On standard coding benchmarks (HumanEval, SWE-Bench), DeepSeek R1 distillations perform competitively with GPT-4o, and the 70B variant exceeds GPT-4o on several benchmarks. The reasoning chain is particularly useful for debugging and algorithm design, where seeing the step-by-step problem decomposition helps verify correctness.
In practice, R1's advantage is most visible on problems that require multi-step reasoning: algorithm optimisation, debugging logic errors, and mathematical proof-writing. For simple code completion tasks (writing a function from a clear specification), standard models like Llama 3.3 8B are faster and comparable in quality.
Can I use DeepSeek R1 as the backend for n8n or other automation tools?
Yes. Ollama exposes an OpenAI-compatible API at `http://localhost:11434/v1`, which n8n's AI nodes accept as a custom OpenAI base URL. Set the base URL to your Ollama endpoint, set the API key to any non-empty string (Ollama ignores it), and select `deepseek-r1:14b` as the model.
The reasoning trace in R1's output can interfere with structured automation workflows — if n8n expects a clean JSON response, R1's `
Which DeepSeek R1 variant should I choose for a 16 GB RAM machine?
Use deepseek-r1:14b. At 9 GB model size, it leaves approximately 7 GB for the operating system and other processes on a 16 GB machine. This is the sweet spot for 16 GB RAM: the 8B models leave too much RAM unused, while the 32B model requires 32 GB and will cause heavy swap usage on 16 GB.
The 14B variant is a Qwen 2.5 distillation and produces consistently good reasoning on math, coding, and logic tasks. It runs at approximately 10-15 tokens/second on CPU and 30-50 tokens/second on a mid-range NVIDIA GPU.
How much does it cost to run DeepSeek R1 on a cloud VPS versus the DeepSeek API?

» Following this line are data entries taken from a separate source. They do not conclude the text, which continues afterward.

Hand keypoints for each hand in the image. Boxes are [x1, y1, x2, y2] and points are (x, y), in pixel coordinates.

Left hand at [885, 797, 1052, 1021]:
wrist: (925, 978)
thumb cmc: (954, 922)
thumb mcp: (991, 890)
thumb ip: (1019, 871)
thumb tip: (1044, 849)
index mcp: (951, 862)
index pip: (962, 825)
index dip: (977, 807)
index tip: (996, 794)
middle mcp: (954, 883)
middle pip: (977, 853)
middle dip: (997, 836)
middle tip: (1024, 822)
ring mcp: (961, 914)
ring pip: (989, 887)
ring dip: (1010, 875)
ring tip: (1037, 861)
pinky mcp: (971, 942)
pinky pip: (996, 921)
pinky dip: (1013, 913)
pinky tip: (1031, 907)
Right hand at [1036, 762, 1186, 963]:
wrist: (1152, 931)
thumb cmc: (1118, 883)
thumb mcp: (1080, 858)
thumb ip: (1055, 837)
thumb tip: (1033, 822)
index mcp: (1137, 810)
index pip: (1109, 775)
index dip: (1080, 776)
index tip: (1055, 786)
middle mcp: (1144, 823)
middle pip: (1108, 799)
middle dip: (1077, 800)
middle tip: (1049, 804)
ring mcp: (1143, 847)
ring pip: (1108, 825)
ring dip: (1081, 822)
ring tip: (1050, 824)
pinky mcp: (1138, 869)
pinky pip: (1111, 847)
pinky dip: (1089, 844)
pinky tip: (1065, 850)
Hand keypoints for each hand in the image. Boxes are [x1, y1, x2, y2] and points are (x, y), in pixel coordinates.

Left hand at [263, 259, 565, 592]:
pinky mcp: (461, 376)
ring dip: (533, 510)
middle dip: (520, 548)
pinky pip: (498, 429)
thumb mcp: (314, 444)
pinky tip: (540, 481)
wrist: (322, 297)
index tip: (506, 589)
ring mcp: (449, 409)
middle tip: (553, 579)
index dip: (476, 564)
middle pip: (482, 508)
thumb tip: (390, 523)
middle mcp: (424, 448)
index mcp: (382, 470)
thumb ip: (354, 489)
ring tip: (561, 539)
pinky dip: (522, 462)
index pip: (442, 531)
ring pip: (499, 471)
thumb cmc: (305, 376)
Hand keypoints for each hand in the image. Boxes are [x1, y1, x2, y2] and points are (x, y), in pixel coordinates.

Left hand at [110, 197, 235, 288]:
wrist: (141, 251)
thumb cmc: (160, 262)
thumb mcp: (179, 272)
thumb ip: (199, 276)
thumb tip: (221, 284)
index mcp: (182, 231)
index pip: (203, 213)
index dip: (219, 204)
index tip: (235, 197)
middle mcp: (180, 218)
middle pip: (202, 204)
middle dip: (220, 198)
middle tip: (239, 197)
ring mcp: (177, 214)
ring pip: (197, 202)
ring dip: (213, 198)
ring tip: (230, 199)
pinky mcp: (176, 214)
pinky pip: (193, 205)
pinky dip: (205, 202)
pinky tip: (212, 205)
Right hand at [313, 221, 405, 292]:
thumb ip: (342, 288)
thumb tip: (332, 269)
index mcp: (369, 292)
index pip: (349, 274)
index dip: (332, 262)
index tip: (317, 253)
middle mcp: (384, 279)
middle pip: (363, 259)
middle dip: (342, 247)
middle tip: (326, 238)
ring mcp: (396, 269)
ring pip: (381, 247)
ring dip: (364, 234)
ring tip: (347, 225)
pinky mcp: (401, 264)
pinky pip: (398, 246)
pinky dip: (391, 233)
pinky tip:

DeepSeek's own API charges $0.55 per million input tokens for R1. At 500 tokens per query, that is $0.000275 per query — for 1,000 queries per month, the cost is $0.28. For light usage, the API is cheaper than a VPS.
The crossover point depends on usage volume. A Contabo Cloud VPS 40 at €30.25/month runs deepseek-r1:32b 24/7. If you send more than 110,000 queries per month (roughly 3,600 per day), the VPS becomes cheaper than the API. For personal use, the API is more cost-effective. For businesses processing documents or running batch jobs, the fixed-cost VPS wins.
Does DeepSeek R1 work offline once downloaded?
Yes. Once you have pulled the model with `ollama pull deepseek-r1:14b`, all inference runs locally with no internet connection. Ollama does not phone home during inference, and the model weights are stored in `~/.ollama/models` on your machine.
The only network requirements are the initial pull (9 GB for the 14B model) and any future model updates. After that, the setup works fully offline — useful for air-gapped environments, travel, or areas with unreliable connectivity.
Can I run multiple DeepSeek R1 models simultaneously?
Ollama supports loading multiple models simultaneously with the `OLLAMA_MAX_LOADED_MODELS` environment variable (default is 1). Set it to 2 or 3 to keep multiple models in memory at once.
In practice, running two R1 models simultaneously requires enough RAM for both. Running deepseek-r1:7b and deepseek-r1:14b at the same time needs approximately 23 GB RAM. Simultaneous loading is mainly useful if you are serving multiple users or applications with different model preferences from the same Ollama instance.